A guide to Dutch housing: kitchens
It’s party-time at your place. Your guests ask you questions throughout the night. ‘Where can I hang my coat?’ ‘Where shall I put my shoes?’ ‘Where can I wash my hands?’ ‘Where can I go if I want to feel better about my place?’ ‘Can you tell me where the toilet is?’ ‘Where the fodder is your shower?’ These are all questions that could easily be met with the same answer here in Groningen: ‘You remember where the kitchen is? Yeah, in there.’
That’s right. Our definitive guide to Dutch housing begins in perhaps the most loved, most hated, most complicated, torturous, and vital part of the house: the kitchen, or the keuken, in Dutch.
Most Dutch houses that I’ve visited sport the inviting ‘L-shaped’ open-plan kitchen that leads neatly into the lounge. Okay, sure, it feels more spacious, but this space counts for nothing when the claustrophobia of cooking for an audience kicks in as your guests watch you fret, cry, and spurn; hear you swear, sigh, and yearn; and smell you sweat, fry, and burn in plain sight from the close comfort of the lounge.
Yeah, I’m cooking and entertaining my guests with engaging, spontaneous conversation, you think. But really, you’re just talking to yourself, because they’re busy communicating amongst themselves through carefully coordinated eye movements, continuously commenting on the culinary catastrophe unfolding before them. Under such pressure, there’s little margarine for error (!).
Worse yet, the kitchen is perhaps the one area of the house that you don’t want your guests to see, with the piles of dirty dishes, wine-stained glasses, and mounds of empty cereal packets: so why open it up for your guests to dissect? It’s like a ghastly cinematic experiment. Now showing: ‘Hell’s Kitchen Live: Half Baked.’
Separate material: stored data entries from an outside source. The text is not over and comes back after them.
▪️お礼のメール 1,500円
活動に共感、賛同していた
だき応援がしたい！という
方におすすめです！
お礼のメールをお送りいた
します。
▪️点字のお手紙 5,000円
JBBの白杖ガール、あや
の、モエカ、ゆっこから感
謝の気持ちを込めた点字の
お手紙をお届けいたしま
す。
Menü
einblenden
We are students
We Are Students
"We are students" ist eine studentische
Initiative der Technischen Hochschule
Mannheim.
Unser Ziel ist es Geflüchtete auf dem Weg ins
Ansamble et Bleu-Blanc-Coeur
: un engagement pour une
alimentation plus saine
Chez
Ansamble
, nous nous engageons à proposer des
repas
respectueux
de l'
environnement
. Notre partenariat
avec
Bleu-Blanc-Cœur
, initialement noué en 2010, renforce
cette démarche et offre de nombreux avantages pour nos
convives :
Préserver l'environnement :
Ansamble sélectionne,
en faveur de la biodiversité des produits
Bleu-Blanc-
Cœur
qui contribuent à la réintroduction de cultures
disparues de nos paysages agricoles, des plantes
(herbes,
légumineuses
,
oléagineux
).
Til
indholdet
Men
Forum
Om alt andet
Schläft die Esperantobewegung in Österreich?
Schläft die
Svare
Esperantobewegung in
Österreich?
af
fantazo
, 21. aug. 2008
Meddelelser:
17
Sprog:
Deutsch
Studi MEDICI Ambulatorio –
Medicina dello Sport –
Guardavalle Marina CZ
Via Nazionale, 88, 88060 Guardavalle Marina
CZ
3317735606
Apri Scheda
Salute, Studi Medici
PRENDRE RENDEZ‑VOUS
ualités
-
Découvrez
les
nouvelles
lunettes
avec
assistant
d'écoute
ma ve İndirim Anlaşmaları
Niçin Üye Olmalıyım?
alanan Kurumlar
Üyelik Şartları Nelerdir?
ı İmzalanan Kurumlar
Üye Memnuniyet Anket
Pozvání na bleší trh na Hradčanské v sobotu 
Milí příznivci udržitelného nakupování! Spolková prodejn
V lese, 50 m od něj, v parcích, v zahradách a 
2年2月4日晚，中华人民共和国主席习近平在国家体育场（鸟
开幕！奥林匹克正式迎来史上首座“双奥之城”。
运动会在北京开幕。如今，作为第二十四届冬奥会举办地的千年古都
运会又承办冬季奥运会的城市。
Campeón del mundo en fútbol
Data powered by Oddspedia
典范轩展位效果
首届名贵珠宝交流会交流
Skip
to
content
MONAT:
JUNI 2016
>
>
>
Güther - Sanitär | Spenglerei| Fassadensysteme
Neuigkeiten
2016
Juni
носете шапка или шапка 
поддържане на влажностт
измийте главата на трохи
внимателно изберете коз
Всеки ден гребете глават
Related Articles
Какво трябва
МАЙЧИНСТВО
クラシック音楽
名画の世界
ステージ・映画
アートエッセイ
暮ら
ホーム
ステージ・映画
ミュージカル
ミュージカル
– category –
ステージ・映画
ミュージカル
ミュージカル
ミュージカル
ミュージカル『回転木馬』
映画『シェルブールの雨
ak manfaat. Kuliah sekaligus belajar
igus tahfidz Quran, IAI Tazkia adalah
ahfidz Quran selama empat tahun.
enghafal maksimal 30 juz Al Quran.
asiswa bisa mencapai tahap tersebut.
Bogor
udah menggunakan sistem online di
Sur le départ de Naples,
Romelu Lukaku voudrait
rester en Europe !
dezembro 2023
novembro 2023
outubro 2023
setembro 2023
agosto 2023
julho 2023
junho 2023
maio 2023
Yet, the L-shaped kitchen does not out-WTF (a phrase I’m certain will catch on soon) our Dutch-designed kitchen, which, handily, features a shower. Yes, we have a shower in our kitchen (complete with shower curtain, too!). I suppose the Dutch like to additionally cook their sausages whilst they wash their own.
This section of the Dutch house, however, is perhaps better known by Internationals as the site of the neuken… for the neuken in de keuken? No? Let’s just say it adds a whole new meaning to the phrase, ‘beating eggs.’
One thing to remember: the Dutch don’t keep their oven in the kitchen… they’re kept in the bedrooms.